Dataset entries:
[Start of Attachment]
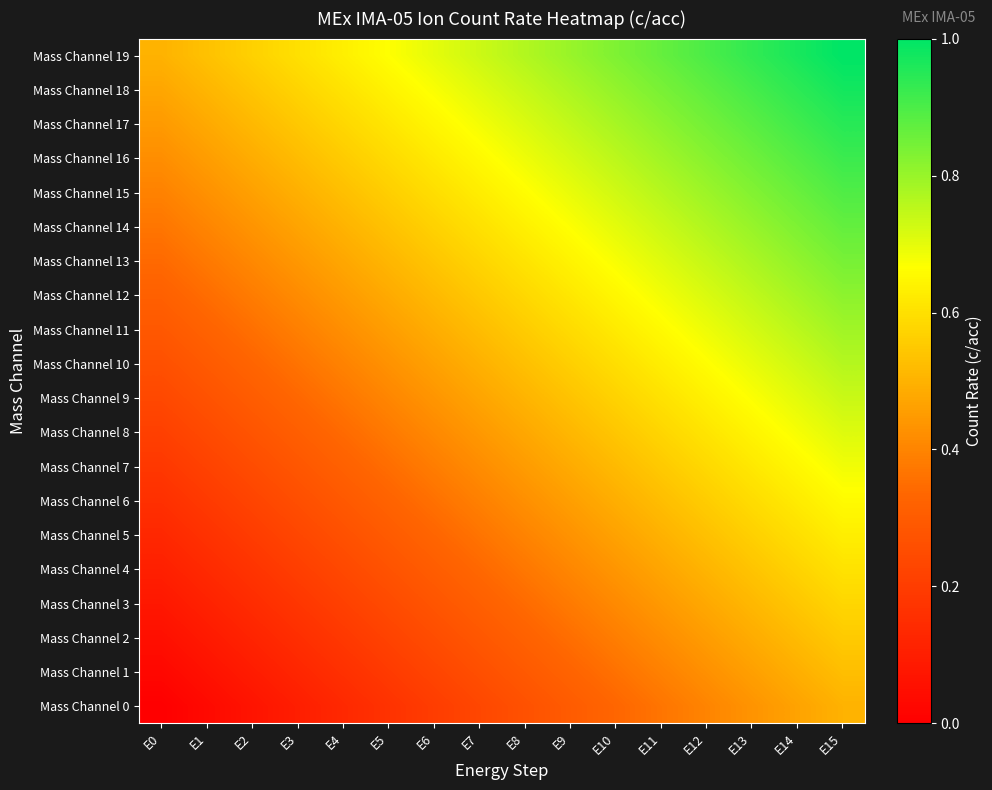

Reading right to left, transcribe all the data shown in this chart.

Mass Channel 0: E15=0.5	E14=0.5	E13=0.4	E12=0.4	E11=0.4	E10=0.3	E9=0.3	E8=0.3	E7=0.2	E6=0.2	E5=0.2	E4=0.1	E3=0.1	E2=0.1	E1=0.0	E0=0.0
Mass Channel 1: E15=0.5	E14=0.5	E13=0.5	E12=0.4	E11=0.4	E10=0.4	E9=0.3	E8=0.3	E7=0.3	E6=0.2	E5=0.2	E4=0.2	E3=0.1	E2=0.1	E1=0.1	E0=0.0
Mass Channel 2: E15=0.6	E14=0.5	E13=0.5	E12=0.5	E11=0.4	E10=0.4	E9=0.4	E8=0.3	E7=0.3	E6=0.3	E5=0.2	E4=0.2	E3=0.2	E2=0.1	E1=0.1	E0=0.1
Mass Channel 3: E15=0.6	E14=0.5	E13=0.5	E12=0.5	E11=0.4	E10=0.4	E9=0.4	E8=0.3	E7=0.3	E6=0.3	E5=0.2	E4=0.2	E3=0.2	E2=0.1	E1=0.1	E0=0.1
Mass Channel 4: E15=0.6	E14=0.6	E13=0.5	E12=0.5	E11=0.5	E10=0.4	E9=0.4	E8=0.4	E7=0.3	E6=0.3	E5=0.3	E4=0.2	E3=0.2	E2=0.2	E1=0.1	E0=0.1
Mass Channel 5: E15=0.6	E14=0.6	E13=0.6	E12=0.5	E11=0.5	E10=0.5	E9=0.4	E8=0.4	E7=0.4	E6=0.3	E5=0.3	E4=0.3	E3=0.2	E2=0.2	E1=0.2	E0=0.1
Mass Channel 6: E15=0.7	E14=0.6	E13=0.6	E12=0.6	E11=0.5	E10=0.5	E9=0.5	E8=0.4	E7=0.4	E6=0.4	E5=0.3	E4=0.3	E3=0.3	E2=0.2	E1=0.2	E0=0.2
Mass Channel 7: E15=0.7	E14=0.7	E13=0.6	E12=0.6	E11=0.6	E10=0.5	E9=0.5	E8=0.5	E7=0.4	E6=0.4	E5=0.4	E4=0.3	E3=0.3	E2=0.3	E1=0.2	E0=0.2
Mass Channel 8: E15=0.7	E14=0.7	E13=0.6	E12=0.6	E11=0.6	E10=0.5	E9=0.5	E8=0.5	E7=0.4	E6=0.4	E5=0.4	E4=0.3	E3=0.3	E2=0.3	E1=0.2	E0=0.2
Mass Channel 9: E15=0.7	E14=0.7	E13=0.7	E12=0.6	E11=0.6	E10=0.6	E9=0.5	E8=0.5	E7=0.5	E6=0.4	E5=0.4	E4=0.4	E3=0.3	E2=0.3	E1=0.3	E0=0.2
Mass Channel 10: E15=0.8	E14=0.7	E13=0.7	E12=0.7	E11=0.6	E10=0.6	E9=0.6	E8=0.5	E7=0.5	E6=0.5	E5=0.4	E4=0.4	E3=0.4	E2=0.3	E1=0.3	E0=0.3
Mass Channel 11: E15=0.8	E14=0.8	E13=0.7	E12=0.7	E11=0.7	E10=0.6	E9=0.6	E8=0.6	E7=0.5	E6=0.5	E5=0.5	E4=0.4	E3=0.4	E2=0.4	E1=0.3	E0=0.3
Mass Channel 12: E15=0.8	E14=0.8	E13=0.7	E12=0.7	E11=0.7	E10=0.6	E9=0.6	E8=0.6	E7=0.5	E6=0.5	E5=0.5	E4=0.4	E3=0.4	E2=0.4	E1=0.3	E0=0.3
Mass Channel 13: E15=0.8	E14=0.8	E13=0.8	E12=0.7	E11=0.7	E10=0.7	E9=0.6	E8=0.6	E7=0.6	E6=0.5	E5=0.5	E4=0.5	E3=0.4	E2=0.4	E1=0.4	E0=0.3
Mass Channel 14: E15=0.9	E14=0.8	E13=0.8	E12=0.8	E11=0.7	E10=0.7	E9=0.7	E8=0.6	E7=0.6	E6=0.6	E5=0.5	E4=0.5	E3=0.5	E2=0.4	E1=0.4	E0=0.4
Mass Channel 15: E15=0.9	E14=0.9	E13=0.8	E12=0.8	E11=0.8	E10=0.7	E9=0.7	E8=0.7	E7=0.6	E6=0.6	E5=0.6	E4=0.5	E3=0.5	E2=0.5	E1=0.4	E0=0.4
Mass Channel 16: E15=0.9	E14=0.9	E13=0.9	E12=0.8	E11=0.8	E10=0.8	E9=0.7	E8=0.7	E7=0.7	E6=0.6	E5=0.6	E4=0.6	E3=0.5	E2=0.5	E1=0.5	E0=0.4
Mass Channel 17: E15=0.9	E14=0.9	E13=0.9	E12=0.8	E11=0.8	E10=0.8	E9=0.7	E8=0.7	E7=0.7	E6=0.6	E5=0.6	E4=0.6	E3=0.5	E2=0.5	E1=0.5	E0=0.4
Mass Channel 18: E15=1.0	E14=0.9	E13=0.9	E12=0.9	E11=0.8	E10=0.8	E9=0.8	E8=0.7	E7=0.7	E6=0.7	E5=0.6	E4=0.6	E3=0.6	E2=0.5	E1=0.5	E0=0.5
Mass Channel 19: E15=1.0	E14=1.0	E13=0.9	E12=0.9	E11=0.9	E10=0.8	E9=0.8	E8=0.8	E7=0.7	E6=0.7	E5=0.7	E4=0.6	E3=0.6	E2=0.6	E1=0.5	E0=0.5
[End of Attachment]
#### EXERCISE AIM:
Please show each line from the rows above that contains the word "this". Uppercase and lowercase letters count as different.

#### RESULT:
Reading right to left, transcribe all the data shown in this chart.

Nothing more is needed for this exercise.